Richard Lichfield (died 1630) was a barber surgeon in Cambridge, England, during the late 16th and early 17th century. In 1597 he wrote a pamphlet sharply criticising the writer Thomas Nashe, which for many years was believed to be the work of Gabriel Harvey.

Although not a member of the academic community Lichfield belonged to the property-owning middle class, and had a local reputation as a humorist. His humour took the form of parodies of learned speeches, complete with phony Latinisms, evidently a popular genre at Cambridge and one in which other barbers are also said to have excelled.

Nashe's pamphlet Have with You to Saffron-Walden (1596) had been dedicated to Lichfield in a provocative and slyly insolent way. After a brief delay, Lichfield answered it with The Trimming of Thomas Nashe, Gentleman, (1597). For many years it was assumed that Harvey himself had adopted the persona of Lichfield and written the reply to Nashe, but the style of the pamphlet is nothing like his and appears quite genuinely to be by Lichfield, and is generally so accepted today. Certainly when Nashe light-heartedly threatened a demolition of the work in Nashes Lenten Stuffe- "...stay till Ester Terme, and then, with the answere to the Trim Tram, I will make you laugh your hearts out" - he does not suggest it is Harvey's.

Lichfield's pamphlet is interesting to literary historians because it gives some biographical details on Nashe which would otherwise not be known, and makes a glancing reference to the rising Cambridge satirist, Joseph Hall.

### [SUPPLIED RECORDS]

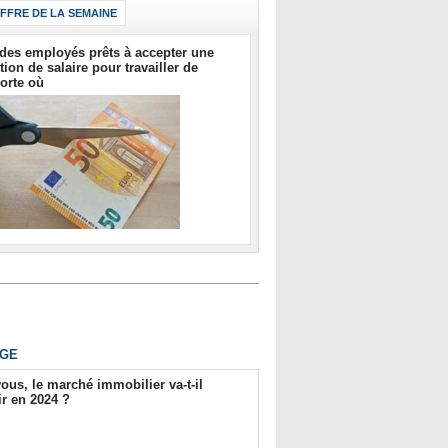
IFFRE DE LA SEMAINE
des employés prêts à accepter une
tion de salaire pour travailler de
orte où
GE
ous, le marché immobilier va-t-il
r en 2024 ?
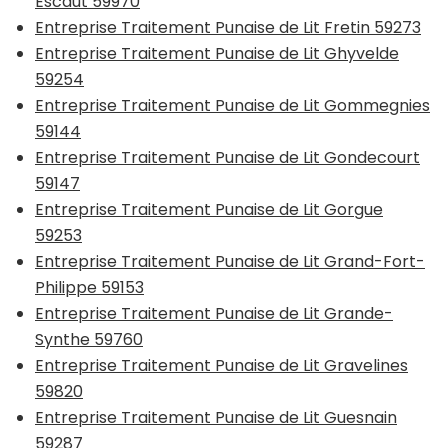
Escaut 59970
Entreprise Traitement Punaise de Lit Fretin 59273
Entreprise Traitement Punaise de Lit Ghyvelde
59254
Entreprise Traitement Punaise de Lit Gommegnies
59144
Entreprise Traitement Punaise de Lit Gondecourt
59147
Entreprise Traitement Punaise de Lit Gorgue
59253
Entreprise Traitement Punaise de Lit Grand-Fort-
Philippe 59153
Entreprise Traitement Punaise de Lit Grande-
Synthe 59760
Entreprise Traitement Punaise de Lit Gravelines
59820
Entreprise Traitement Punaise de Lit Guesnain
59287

### [ACTIVITY LIST]
**a)** Quote the Richard Lichfield text above word for word, between "Nashe's pamphlet Have" and "it is Harvey's.", inclusive.
**b)** Based on the Richard Lichfield text above, why is The Trimming of Thomas Nashe now generally accepted as Lichfield's work rather than Gabriel Harvey's? Answer in one to three sentences.

### [TASK RESPONSES]
**a)**
Nashe's pamphlet Have with You to Saffron-Walden (1596) had been dedicated to Lichfield in a provocative and slyly insolent way. After a brief delay, Lichfield answered it with The Trimming of Thomas Nashe, Gentleman, (1597). For many years it was assumed that Harvey himself had adopted the persona of Lichfield and written the reply to Nashe, but the style of the pamphlet is nothing like his and appears quite genuinely to be by Lichfield, and is generally so accepted today. Certainly when Nashe light-heartedly threatened a demolition of the work in Nashes Lenten Stuffe- "...stay till Ester Terme, and then, with the answere to the Trim Tram, I will make you laugh your hearts out" - he does not suggest it is Harvey's.

**b)** The pamphlet's style is nothing like Harvey's and appears genuinely to be Lichfield's. Also, when Nashe threatened to answer the work in Nashes Lenten Stuffe, he did not suggest that Harvey wrote it.